In recent years, I’ve grown to appreciate Ash Wednesday much more than I ever did as a young adult. You see, I used to think that Ash Wednesday was just a day when the super pious would walk around with dust on their foreheads to remind everyone else how super pious they are. But once I started receiving ashes myself, and especially when I began distributing ashes as a deacon, I came to realize how wrong I was. From my new vantage point, I see people from every walk and circumstance of life – the young and the old, the rich and the poor, the super-religious and those who may just be hedging their bets – humbly submitting themselves to the sobering rite where we remember that we are dust and to dust we shall return. I see people who are trying – trying to be humble; trying to connect with God; trying to change for the better. Lent is exactly that: a trying time.

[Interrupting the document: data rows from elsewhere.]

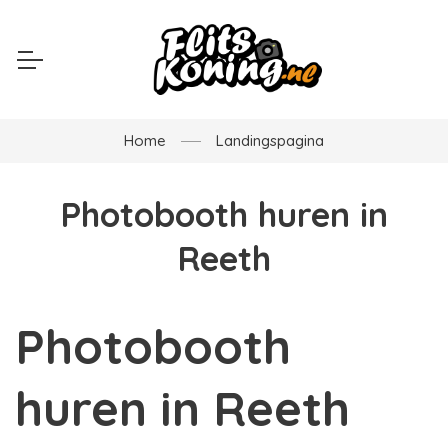
Home
Landingspagina
Photobooth huren in
Reeth
Photobooth
huren in Reeth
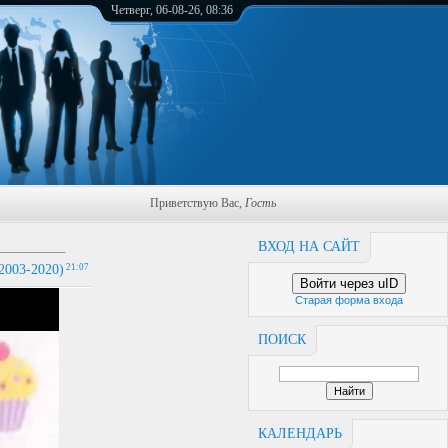
Четверг, 06-08-26, 08:36
Приветствую Вас
,
Гость
ВХОД НА САЙТ
003-2020)
21:07
Войти через uID
Старая форма входа
ПОИСК
КАЛЕНДАРЬ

During Lent we’re called to conversion. We’re called to change – to set aside our bad habits, repent, and believe the Gospel. But truly believing the Gospel isn’t simply a matter of words; it’s a way of living. To believe in the Gospel, we need to live the Gospel values. That means we need to place ourselves in proper orientation with God our creator and at the service of our fellow man. In other words, we need to love God and love our neighbor. Through the disciplines of prayer, fasting and alms-giving, Lent offers us a special opportunity to try a little harder to be a little better in our relationships with God and our neighbor.
Lent also offers us the opportunity to acknowledge that others are trying, too. Let’s face it, It’s a lot easier to be judgmental than trying to figure out another person’s circumstances, motivations and intentions. So we spend a good part of our day angry: angry at the slow driver who made me late for work; angry at the store clerk who once again forgot to double-bag my groceries; angry at the guy who hogged the stepper at the gym. It’s easy to assume that others are being the way they are just to tick us off. But maybe, just maybe, that slow driver was bringing her newborn home from the hospital for the first time; or that store clerk has special needs; or that guy on the stepper was recently told that if he didn’t lose weight soon, he’d have serious health issues. Maybe, they’re all just trying, too.